Report the lines of the data below that contain the string "down".

INFORMATION SHOWN
-- Opening Marker --

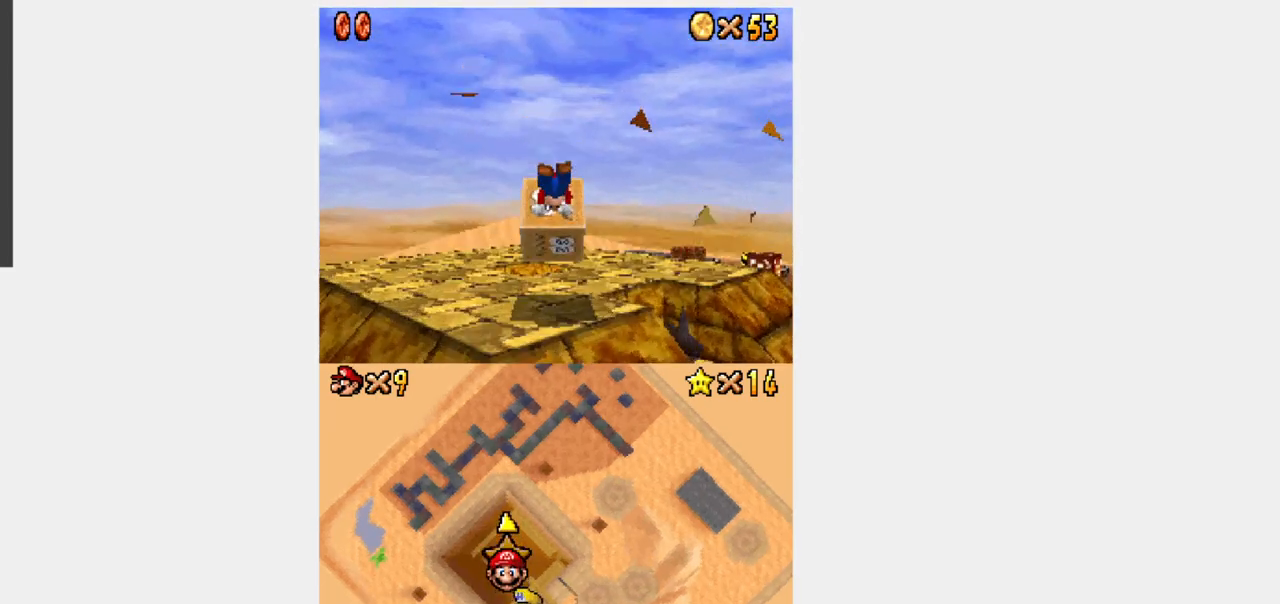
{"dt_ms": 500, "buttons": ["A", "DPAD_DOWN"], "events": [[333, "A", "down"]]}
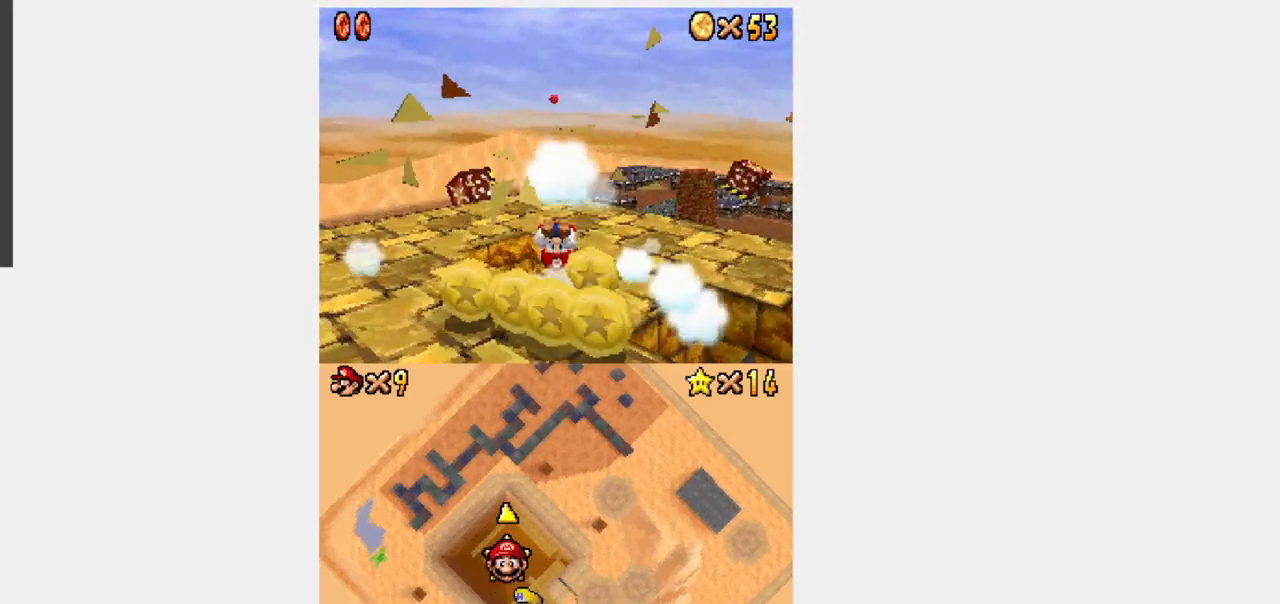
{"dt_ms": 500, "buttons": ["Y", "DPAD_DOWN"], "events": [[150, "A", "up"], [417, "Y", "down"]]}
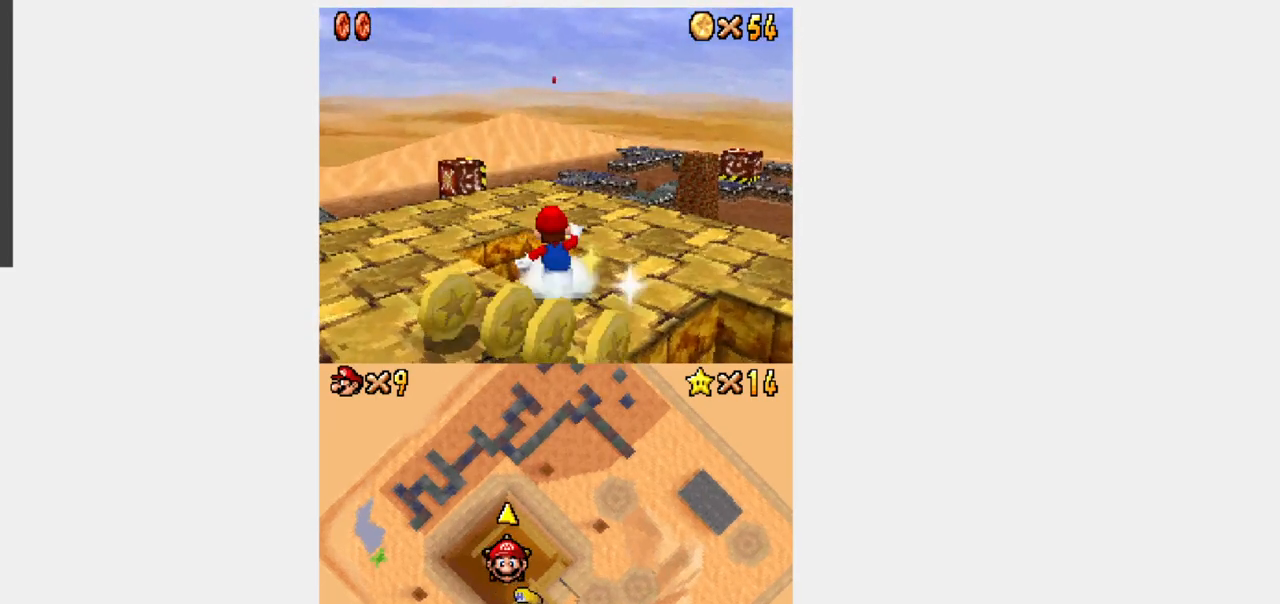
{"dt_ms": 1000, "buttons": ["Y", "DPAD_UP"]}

-- Closing Marker --

EXERCISE RESULT
{"dt_ms": 500, "buttons": ["A", "DPAD_DOWN"], "events": [[333, "A", "down"]]}
{"dt_ms": 500, "buttons": ["Y", "DPAD_DOWN"], "events": [[150, "A", "up"], [417, "Y", "down"]]}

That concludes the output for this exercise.